The Kanban method is a pull system. The team only takes or pulls work when they can do it rather than being assigned from the top. This allows management to improve the workflow process without making changes to the team structure. 

The Kanban Method has a few fundamental principles:

  1. Start with what you currently have. The method does not require a specific setup and can be allied to your current workflow. The benefits are gradual, and the improvements can be seen over time. 
  2. Agree to pursue and incremental change. Making immediate changes can unsettle your team and disrupt performance. The method is designed to have minimal resistance but to encourage small yet effective changes. 
  3. Respect the current process, roles, and responsibilities. No organisational changes should occur as the current roles and responsibilities have a value that needs to be preserved. It also ensures there is no emotional resistance. 
  4. Encourage acts of leadership at the top. The method promotes leadership and decision-making between all members. It does not matter which position a person is in, it needs to be acknowledged and embraced. 

Six core practices need to be implemented for the Kanban method to be successful:

  1. Visualise the workflow. You need to start by understanding the current workflow. Like the steps that are followed to move an item work request to a deliverable product. Columns can be created with cards that each item needs to go through from the beginning to the end. Here you can quickly identify the column that creates a bottleneck. The most basic way to create columns is to separate them into Backlog, To do, Ongoing, and Done. When work is being pushed down from management rather than the team pulling it at capacity, nothing gets finished. The team is constantly multitasking and context- switching and there is a reduction in the quality of work being created. The pull system allows the team to take new work as they can. Management defines the priority of the task before placing it in the To DO column. When a team member has an empty slot for work, they pull the task over to the in-process column.
  2. To prevent work from piling up ensure your team concentrates on finishing the old work, rather than starting something new. It ensures the team is never overburdened yet always has something to do.

    Limit the work in progress. By setting limits the team will focus on finishing outstanding work before starting new work. This is a critical core practice as it reduces the loss of interruptions that can seriously affect your team’s performance. 
  3. Manage the flow. When you are observing the flow efficiency you can identify problem areas. When these areas are identified you can smooth out the process and avoid delays. The aim is to constantly strive to make the process more efficient. 
  4. Make process policies explicit. The process needs to be defined, published, and confirmed clearly to everyone in the team. People do not want to feel useless, when they feel they play an important part in the process it will improve their performance. 
  5. Use feedback loops. For positive change to happen within a team, regular meetings to provide essential feedback are vital. The frequency of the meeting varies but they should remain regular, at a fixed time, and to the point. 
  6. Improve collaboratively.
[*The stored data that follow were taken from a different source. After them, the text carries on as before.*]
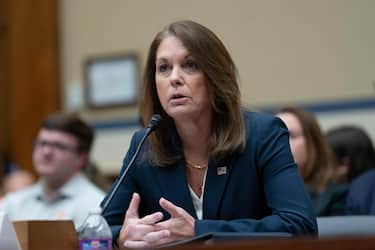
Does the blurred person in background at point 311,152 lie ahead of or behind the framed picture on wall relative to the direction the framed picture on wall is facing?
ahead

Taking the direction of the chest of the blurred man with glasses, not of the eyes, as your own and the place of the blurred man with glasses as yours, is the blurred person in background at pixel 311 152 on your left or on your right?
on your left

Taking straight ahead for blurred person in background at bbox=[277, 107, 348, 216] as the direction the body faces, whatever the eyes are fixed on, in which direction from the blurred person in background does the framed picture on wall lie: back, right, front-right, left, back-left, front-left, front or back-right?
right

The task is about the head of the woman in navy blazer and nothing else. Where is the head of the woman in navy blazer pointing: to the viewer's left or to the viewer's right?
to the viewer's left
The method requires constant evaluation, analysis, and improvement. When the entire team understands the process, they can reach a consensus when a problem comes to light.

A great way to balance out the demand through the system is to measure and match the arrival and departure dates. It can easily be done by using a Cumulative Flow Diagram (CFD). The diagram shows a set of bands that represent the overall process. The aim is to keep the distance between the bands equal to the amount of work. These bands are created by the arrival and departure rates of work. If the band starts getting bigger too quickly it means that the new tasks are arriving faster than what your team can handle. The tool allows you to track and compare the average amounts of items that can be processed each day. 

The mindset project leaders need to improve, create, change, and manage stable workflows is to inspire their team, lead by example, and build a culture of success through constant improvement.